▸ **Task directions**
Below is a listing with pictures in it; transcribe exactly the lines from the one that has "left front paw: (134, 278)" through the one that has "left knee: (880, 678)", and omit those pictures.
*** The records ***
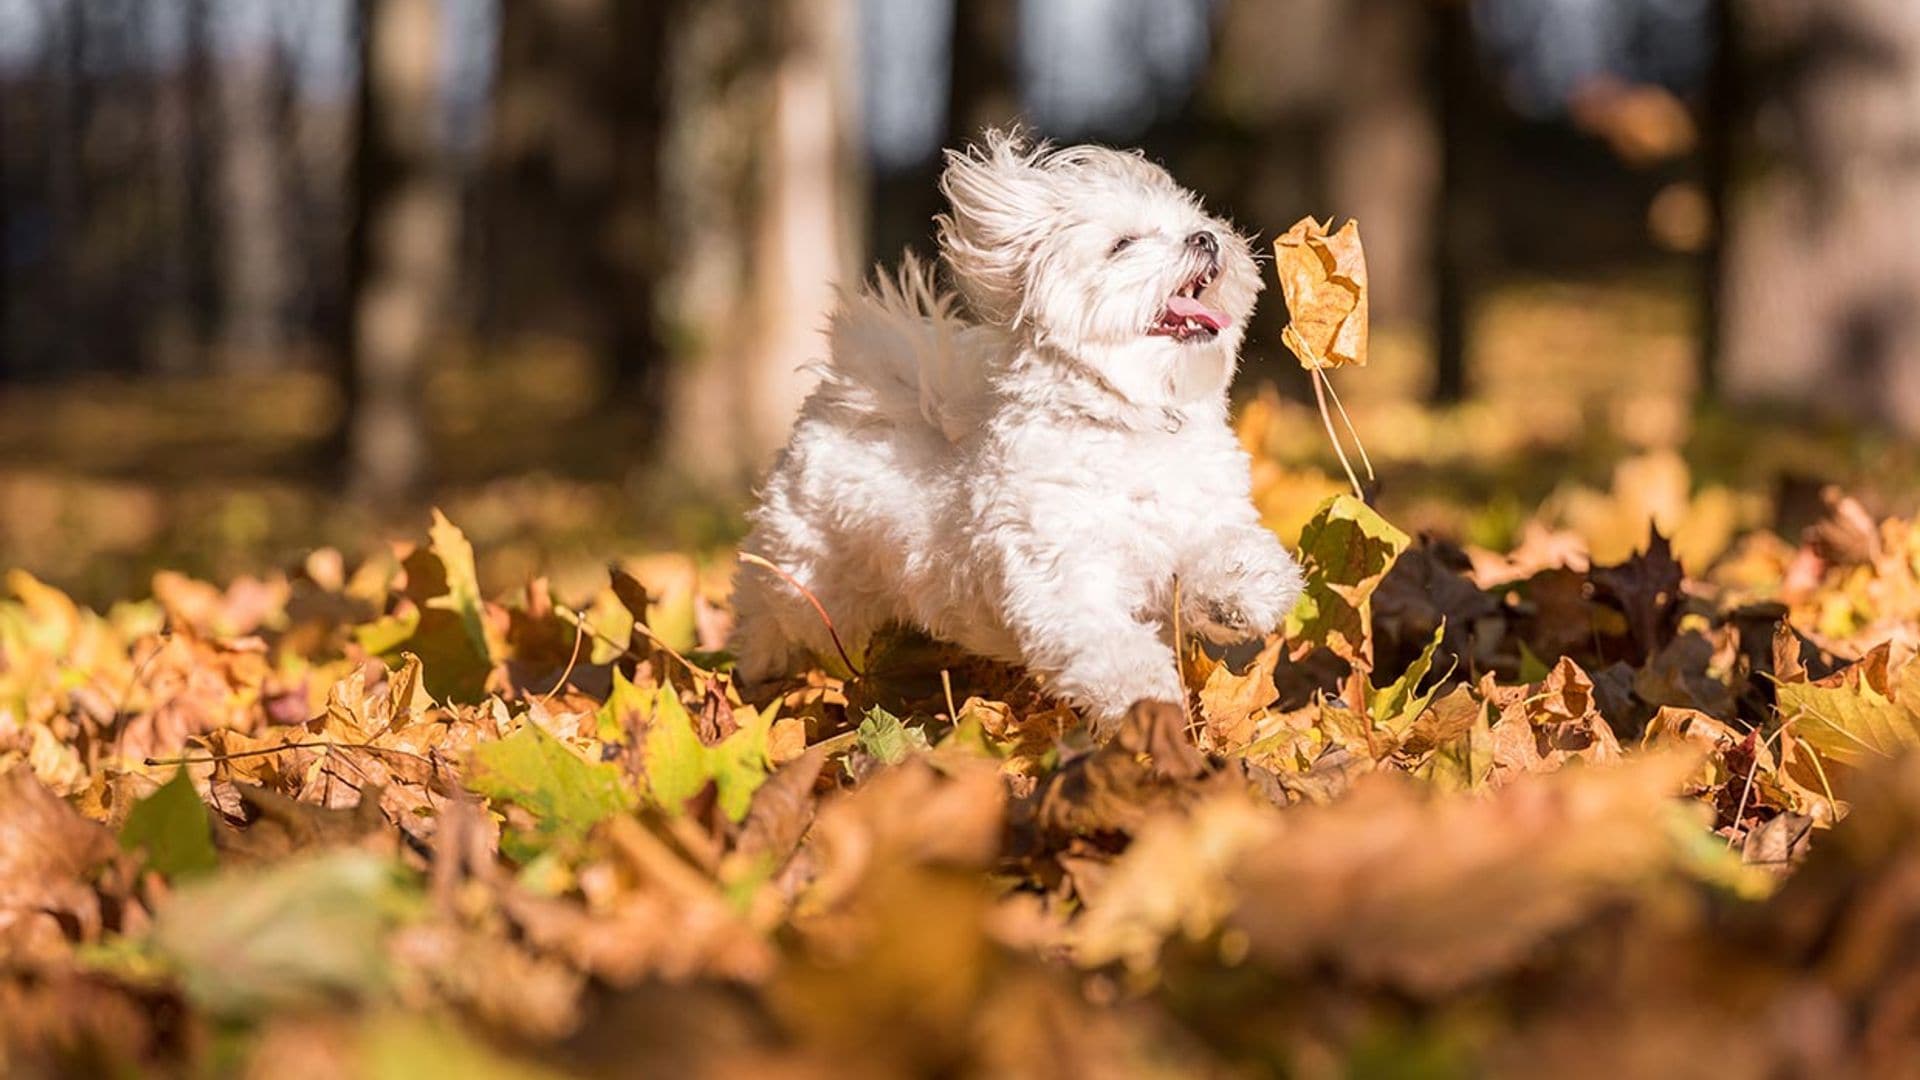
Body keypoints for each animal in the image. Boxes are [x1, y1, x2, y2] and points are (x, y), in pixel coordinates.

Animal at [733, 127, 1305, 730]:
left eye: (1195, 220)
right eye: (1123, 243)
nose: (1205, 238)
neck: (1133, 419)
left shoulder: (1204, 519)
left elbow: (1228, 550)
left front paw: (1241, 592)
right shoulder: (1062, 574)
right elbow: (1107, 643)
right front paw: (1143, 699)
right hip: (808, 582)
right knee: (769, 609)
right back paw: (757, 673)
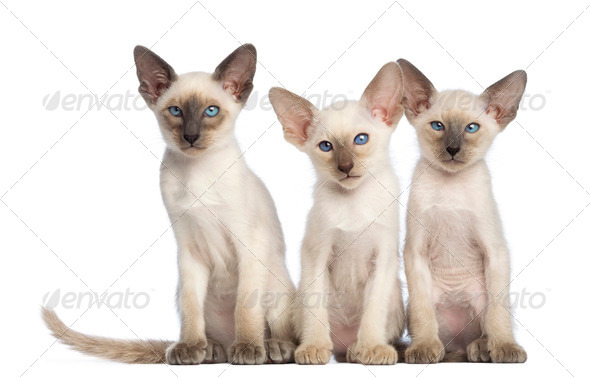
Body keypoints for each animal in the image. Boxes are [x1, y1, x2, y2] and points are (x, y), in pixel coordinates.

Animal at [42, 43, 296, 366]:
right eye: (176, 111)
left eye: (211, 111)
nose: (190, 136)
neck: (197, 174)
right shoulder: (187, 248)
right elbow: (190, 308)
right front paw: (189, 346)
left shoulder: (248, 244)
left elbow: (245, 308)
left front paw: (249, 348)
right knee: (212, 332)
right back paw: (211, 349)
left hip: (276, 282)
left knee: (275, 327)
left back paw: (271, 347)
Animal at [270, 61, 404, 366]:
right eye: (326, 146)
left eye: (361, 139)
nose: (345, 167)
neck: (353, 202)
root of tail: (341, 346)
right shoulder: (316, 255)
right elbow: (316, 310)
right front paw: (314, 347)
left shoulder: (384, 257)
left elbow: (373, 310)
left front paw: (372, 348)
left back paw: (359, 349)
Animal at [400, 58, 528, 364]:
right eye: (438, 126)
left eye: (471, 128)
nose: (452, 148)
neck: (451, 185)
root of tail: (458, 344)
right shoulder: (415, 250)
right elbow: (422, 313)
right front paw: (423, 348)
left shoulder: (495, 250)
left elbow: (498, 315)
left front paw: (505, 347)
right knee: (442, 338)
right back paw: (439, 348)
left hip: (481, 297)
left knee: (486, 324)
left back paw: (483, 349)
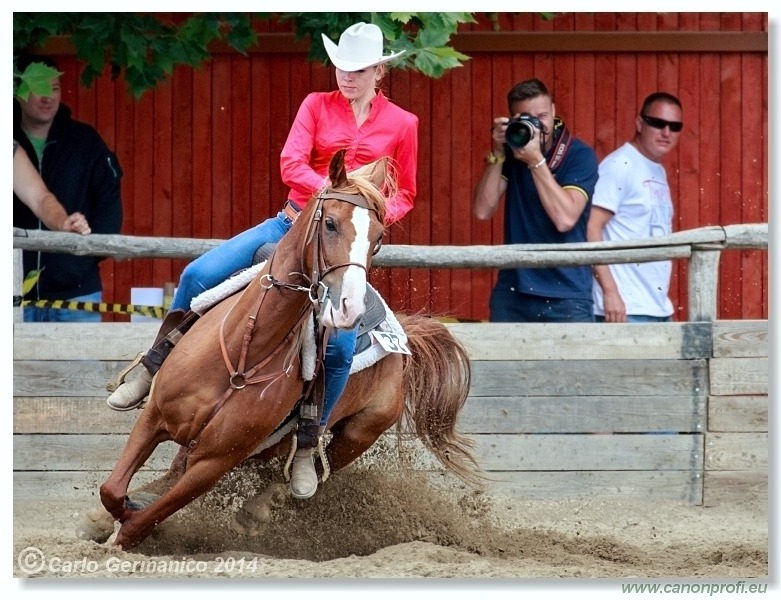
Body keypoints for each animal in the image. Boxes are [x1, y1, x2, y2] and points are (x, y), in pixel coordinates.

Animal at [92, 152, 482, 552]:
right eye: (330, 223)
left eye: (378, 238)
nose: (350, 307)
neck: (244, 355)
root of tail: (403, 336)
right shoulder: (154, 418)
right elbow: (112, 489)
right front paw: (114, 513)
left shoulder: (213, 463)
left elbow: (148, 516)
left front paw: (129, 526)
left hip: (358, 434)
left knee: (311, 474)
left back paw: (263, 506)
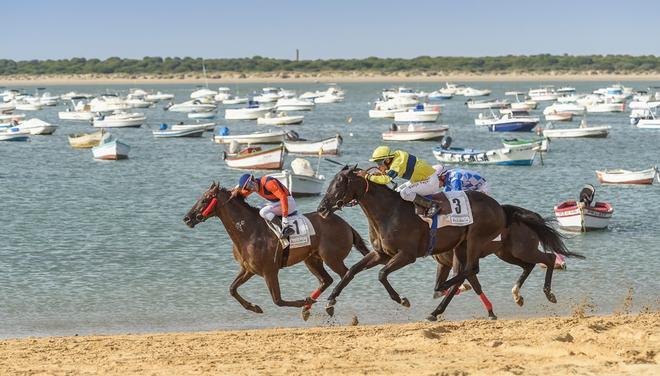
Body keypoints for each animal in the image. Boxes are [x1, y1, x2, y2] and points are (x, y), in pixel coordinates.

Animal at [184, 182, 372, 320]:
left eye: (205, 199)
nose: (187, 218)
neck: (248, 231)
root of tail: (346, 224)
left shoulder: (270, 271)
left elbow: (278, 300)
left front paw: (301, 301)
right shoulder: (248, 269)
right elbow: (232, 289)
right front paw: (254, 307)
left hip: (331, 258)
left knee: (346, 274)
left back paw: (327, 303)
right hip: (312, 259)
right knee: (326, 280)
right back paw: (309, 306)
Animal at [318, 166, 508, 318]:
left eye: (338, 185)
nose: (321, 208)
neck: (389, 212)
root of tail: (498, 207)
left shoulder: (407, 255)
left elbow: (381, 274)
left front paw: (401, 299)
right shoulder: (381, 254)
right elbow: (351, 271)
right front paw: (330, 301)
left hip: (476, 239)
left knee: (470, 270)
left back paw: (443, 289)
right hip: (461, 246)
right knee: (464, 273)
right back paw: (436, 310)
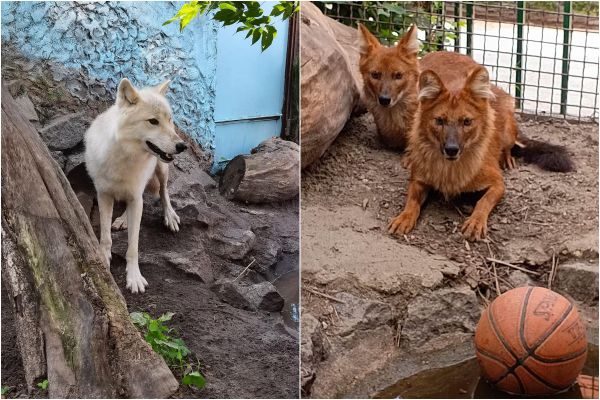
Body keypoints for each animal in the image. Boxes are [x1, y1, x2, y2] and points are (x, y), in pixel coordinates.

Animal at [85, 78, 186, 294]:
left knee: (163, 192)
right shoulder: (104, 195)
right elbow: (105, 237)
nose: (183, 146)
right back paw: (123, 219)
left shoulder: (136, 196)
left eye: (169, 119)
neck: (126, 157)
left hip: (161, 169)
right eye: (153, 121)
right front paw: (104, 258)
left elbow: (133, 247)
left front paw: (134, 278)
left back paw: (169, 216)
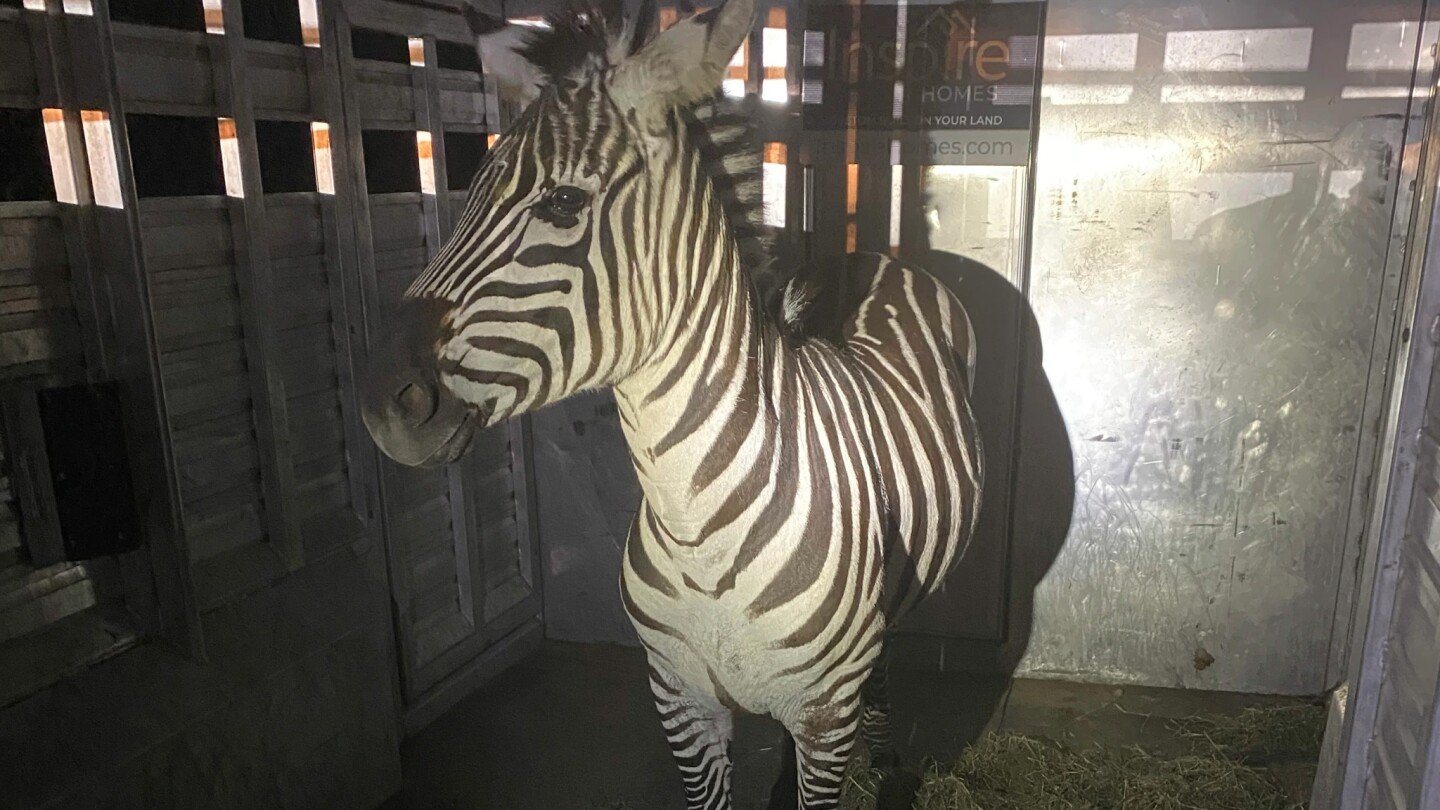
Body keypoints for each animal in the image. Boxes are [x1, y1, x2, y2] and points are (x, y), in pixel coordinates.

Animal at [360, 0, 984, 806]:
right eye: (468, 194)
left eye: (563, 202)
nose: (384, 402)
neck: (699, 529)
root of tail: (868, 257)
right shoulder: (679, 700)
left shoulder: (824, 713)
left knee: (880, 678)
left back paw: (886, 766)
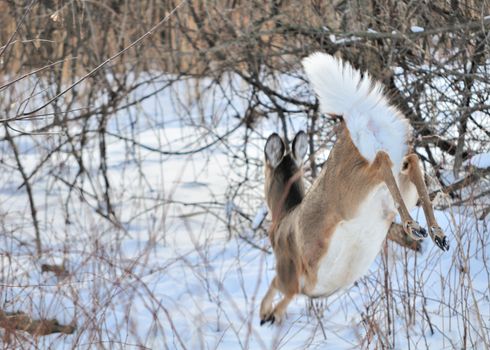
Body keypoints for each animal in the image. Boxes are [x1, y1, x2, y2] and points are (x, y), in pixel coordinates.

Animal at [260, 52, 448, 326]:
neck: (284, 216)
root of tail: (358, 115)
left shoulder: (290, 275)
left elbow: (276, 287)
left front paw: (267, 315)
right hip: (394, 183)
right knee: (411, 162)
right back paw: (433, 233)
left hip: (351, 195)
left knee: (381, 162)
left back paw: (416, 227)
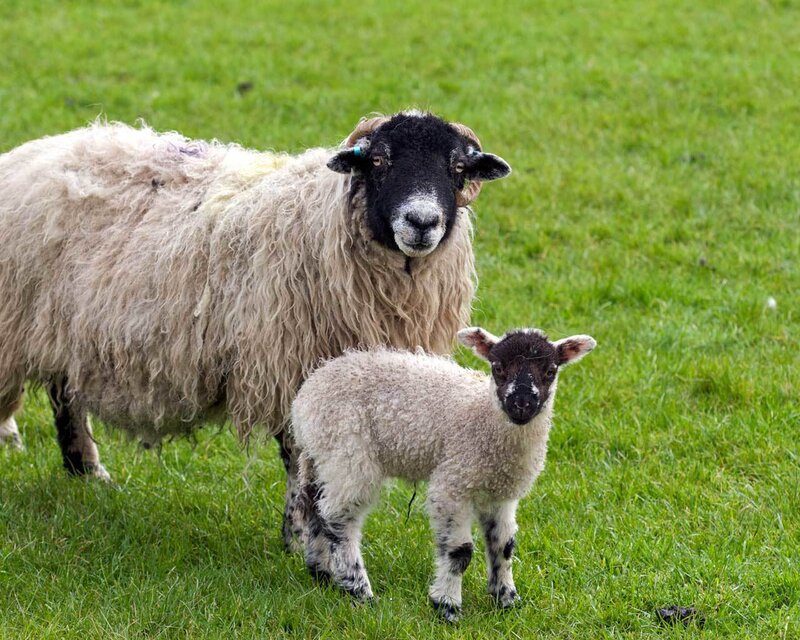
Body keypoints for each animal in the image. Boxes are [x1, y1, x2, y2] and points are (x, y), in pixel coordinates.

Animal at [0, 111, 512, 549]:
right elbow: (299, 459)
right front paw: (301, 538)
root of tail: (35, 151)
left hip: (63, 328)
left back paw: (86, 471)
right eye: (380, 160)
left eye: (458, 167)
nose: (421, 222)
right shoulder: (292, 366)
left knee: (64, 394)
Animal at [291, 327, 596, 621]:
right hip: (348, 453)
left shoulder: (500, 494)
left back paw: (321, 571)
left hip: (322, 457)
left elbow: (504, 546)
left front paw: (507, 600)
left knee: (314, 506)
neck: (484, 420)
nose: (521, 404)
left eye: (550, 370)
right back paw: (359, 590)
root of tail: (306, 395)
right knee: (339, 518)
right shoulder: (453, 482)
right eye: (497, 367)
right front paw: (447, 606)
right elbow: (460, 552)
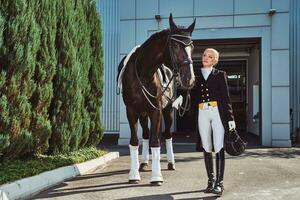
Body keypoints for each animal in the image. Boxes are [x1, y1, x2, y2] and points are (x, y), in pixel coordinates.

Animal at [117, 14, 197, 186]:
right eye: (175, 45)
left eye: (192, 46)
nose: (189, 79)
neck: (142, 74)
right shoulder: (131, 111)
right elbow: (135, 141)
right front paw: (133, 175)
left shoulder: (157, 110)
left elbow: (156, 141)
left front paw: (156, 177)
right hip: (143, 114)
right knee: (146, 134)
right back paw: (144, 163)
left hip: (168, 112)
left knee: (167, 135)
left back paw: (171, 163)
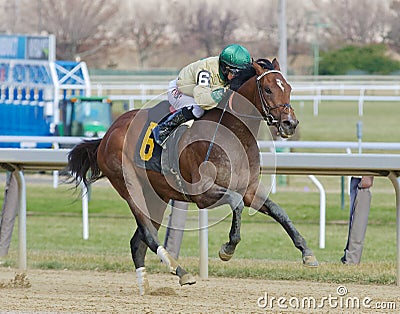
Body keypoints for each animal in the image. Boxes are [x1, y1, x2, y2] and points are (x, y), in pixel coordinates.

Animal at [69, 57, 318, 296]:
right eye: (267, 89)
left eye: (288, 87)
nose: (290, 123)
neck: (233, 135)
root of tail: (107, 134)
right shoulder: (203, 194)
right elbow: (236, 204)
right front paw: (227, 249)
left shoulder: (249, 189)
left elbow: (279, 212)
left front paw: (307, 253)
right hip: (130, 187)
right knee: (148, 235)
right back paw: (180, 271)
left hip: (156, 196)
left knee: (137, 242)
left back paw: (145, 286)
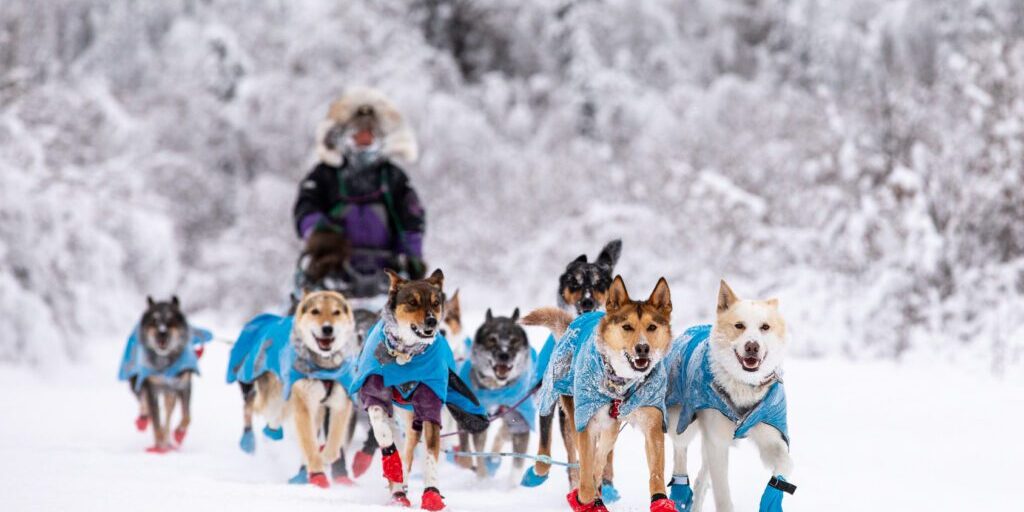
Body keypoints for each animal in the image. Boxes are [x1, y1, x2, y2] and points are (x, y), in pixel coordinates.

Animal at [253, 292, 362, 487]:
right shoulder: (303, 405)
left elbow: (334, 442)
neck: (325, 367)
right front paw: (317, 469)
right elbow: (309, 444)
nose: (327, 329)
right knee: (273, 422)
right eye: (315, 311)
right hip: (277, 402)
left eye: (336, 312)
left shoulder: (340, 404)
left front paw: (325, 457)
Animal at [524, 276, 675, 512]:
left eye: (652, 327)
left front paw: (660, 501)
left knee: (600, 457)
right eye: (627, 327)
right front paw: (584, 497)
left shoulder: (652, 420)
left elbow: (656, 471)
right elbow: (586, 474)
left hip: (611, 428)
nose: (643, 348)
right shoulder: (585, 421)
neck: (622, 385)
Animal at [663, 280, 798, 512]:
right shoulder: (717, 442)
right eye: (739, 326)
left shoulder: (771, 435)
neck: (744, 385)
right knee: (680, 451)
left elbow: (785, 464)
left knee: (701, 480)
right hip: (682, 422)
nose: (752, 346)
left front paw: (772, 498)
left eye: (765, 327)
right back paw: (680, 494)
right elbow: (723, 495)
***
▸ **Task answer**
left front paw: (134, 278)
left back paw: (169, 216)
Body keypoints for each animal in the image. Boxes are [x1, y1, x2, y2] and points are (x, y), in pixel coordinates.

Animal at [360, 0, 984, 806]:
right eye: (468, 194)
left eye: (563, 202)
nose: (384, 402)
neck: (699, 529)
root of tail: (868, 257)
right shoulder: (679, 700)
left shoulder: (824, 713)
left knee: (880, 678)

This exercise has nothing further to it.